La libertà poetica si coniuga all’evocazione del valore oggettivo,
del vissuto universale. Risuonano brani di terra sacra, di gente
umile, di cori e canti di fede.
Personalità distinte, dotate di cospicuo patrimonio espressivo,
singolarmente artefici di un mondo poetico che non soffre
subalternità e non necessita di correlati complementari.
Il deserto di Lucio Perna è la tabula rasa ove scrivere le gesta, le
leggi e le colpe dell’uomo, pagina immensa di passato e futuro,
giorni bianchi e giorni neri, annali, fasti e baratri. L’orizzonte è
la meta, l’illusione miraggio e il cammino senza approdo.
La manualità di Antonio Pizzolante reincarna il mito antico del
Demiurgo capace di innalzare la sfera umana all’Olimpo, recupera,
reintegra e nobilita. Tramuta l’oggetto in personaggio, gloria e
pietas, regala un’anima e attribuisce un’altra dimensione.
L’improvvisa apparizione dell’immagine in Elena Strada è balenio
della consapevolezza, dialogo tra segreti dell’animo e
manifestazione del reale, tensioni contrapposte e affioramento di
sensi. Inattesa rivelazione del vero e profonda conquista.
Identità definite e mature nelle proprie prerogative: il paesaggio
interiore e la percezione emotiva in Elena Strada, il richiamo
d’oltre limite o tentazione di Ulisse in Lucio Perna, lo scrigno dei
reperti come sapori del tempo in Antonio Pizzolante.

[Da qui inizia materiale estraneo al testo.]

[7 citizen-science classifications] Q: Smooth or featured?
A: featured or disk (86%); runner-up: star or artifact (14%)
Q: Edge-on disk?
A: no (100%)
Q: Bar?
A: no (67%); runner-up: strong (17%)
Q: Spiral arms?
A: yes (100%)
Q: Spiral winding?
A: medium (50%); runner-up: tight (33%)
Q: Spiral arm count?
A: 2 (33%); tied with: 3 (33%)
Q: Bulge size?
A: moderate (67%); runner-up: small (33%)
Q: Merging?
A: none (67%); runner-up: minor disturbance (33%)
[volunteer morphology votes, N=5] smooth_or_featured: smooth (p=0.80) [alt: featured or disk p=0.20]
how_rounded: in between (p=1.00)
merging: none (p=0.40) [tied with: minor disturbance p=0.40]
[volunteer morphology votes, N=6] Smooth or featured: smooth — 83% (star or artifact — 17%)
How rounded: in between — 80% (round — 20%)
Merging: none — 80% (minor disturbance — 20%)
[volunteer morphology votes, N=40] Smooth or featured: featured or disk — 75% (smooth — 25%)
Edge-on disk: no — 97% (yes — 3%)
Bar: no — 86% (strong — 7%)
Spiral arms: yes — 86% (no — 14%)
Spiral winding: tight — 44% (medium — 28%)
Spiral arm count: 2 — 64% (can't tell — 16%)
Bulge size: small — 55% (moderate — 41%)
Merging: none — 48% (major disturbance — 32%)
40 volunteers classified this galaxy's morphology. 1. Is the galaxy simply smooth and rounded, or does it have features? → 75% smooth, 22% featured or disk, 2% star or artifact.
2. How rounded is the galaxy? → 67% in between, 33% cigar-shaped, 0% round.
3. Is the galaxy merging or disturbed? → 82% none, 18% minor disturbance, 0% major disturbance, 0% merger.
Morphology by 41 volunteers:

Benché distanti nei singoli caratteri, poste a raffronto nella
dinamica espositiva, le opere dialogano instaurando rapporti e
rimandi, riferimenti e inattese attinenze. Sono testi autobiografici
e pagine di introspezione, metaforicamente autoritratti.
L’attimo di percezione intensa, stupore della scoperta e sgomento
domato per Elena Strada; la magia dell’orizzonte, richiamo di
fascino imperativo in Lucio Perna; la sedimentazione della memoria
nel cammino dell’umanità in Antonio Pizzolante.
Apparentemente lontani, i temi convergono tutti nell’intensità di
focalizzazione. Mostrano equivalenza di sensibilità e indicano
comunque un paesaggio: dell’anima, dell’attesa o del tempo.
Liberi da ogni vincolo narrativo, attingono all’inchiostro della
verità interiore e in questo denominatore comune si stagliano punti
di contatto e tessiture di avvicinamento.
Perché le ottiche non sono compartimenti stagni ma oasi di
riflessione ove confluiscono conoscenza, rispetto e reciprocità.
Forse Strada, sedimentata la meraviglia dell’istante, affronterà il
percorso dell’universo e Perna, al tramonto di un deserto, ritroverà
traccia d’antico e scrigno del tempo, mentre Pizzolante riconoscerà
nelle vene dell’ulivo secolare il candore di un attimo improvviso.
Una licenza di fantasia, visionaria trasposizione di ruoli, per
immaginare l’infinito nell’incanto della suggestione.